Changing basket size in RDataFrame::Snapshot

Dear ROOT experts,

I’m wondering if there’s a way to set the basket size used in the output file produced by RDataFrame::Snapshot? In the RSnapshotOptions that I can pass to the function call, I only see that the value for the AutoFlush can be configured.

To shortly describe my motivation for doing this: I’ve produced a set of ROOT files where I had to reduce the basket size to 2kB (to reduce memory consumption for a computing grid as I had to write out a lot of branches) from the default 32kB. I’d like now to “re-write” the trees (along with adding some new columns) locally where memory consumption is less of an issue with larger basket sizes again.

From some tests, I deduced that branches in the output tree from Snapshot() that existed in the input tree will be written out using the same basket size as in the input tree while the branches of new columns will have the default basket size of 32kB. I.e. assuming that branch_x is contained in my input tree with a basket size of 2kB, then after doing

df = ROOT.RDataFrame("tree", "input_file.root")
df = df.Redefine("branch_x", "branch_x")
df = df.Define("branch_x_new", "branch_x")
df.Snapshot("tree", "input_file_repr.root", ["branch_x", "branch_x_new"])

After this, branch_x in the new file has (according to TTree::Print()) a basket size of 2kB while interestingly branch_x_new has a basket size of 32kB - is there any way to redefine columns such that when they are written out with a different basket size than in their input file?

Many thanks!
Michael

ROOT Version: 6.28/12
Platform: linuxx8664gcc
Compiler: g++ (GCC) 13.1.0


First, welcome to the ROOT Forum!
Then, according to the ROOT Version 6.24 Release Notes :

Behavior changes

  • Snapshot now respects the basket size and split level of the original branch when copying branches to a new TTree.

So maybe @vpadulan can comment on this

Dear @miholzbo ,

Thanks for reaching out to the forum! Your situation looks a bit extreme, I wonder how exactly you end up having to modify the default basket size.

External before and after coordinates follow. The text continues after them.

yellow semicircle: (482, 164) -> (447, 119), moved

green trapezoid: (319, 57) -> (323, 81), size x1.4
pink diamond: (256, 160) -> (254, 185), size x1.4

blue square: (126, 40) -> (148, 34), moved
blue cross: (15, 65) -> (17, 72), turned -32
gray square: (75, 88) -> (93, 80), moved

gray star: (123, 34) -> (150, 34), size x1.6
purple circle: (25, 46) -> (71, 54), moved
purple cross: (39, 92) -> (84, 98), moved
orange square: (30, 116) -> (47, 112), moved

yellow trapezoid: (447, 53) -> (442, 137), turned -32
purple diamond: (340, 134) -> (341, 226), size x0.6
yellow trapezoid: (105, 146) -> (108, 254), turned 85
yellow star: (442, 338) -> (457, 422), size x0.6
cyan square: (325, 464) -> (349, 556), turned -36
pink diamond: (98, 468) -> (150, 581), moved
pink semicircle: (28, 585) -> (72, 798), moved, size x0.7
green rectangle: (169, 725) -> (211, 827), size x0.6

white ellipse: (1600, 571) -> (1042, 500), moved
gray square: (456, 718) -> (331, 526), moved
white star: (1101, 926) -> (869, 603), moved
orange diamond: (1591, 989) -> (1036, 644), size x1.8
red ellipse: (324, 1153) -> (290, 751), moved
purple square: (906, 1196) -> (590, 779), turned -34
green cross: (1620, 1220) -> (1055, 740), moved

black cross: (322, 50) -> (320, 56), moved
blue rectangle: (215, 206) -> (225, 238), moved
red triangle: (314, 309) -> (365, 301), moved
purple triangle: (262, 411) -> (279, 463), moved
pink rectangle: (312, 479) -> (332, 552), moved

At the moment, this knob is not available in the RDataFrame Snapshot options, but the good news is that it’s not too difficult to implement. I have created a github issue to keep track of this [1], keep in mind that at the moment this would have low priority. Of course any contribution would be appreciated!

Thanks,
Vincenzo

[1] Add option to change default basket size in RDataFrame Snapshot · Issue #17418 · root-project/root · GitHub

1 Like

Dear @vpadulan and @bellenot,

Many thanks for the responses and the nice welcome to the forum! It’s at least re-assuring that I didn’t miss anything obvious how to do this and thanks for opening a issue such that this might become possible in the future.

We had to write out quite a lot of branches (for various experimental variations, around O(40k)) and with the default basket size of 32kB this yields already a memory consumption of > 1GB. In the computing grid we are using jobs shouldn’t require more than 2GB which caused issues for some of the samples we processed. That’s why we reduced the basket size to 4kB. But we noticed that this also seems to increase the disk space needed for the output ROOT files (I’ve to admit I don’t fully understand this though) and by “re-processing” our output files we wanted to mitigate this again.
I think smaller basket sizes makes the read-out also a bit slower, so this would be another motivation to re-write TTrees with larger baskets, which would be super simple via RDataFrame::SnapShot() if it allows to set the basket size.

Thanks!
Michael

1 Like

I see,

Have you seen if there is also a dependency between the event range processed by each job and the memory used? i.e. what happens if you submit jobs that end up writing smaller TTree objects with less entries per tree?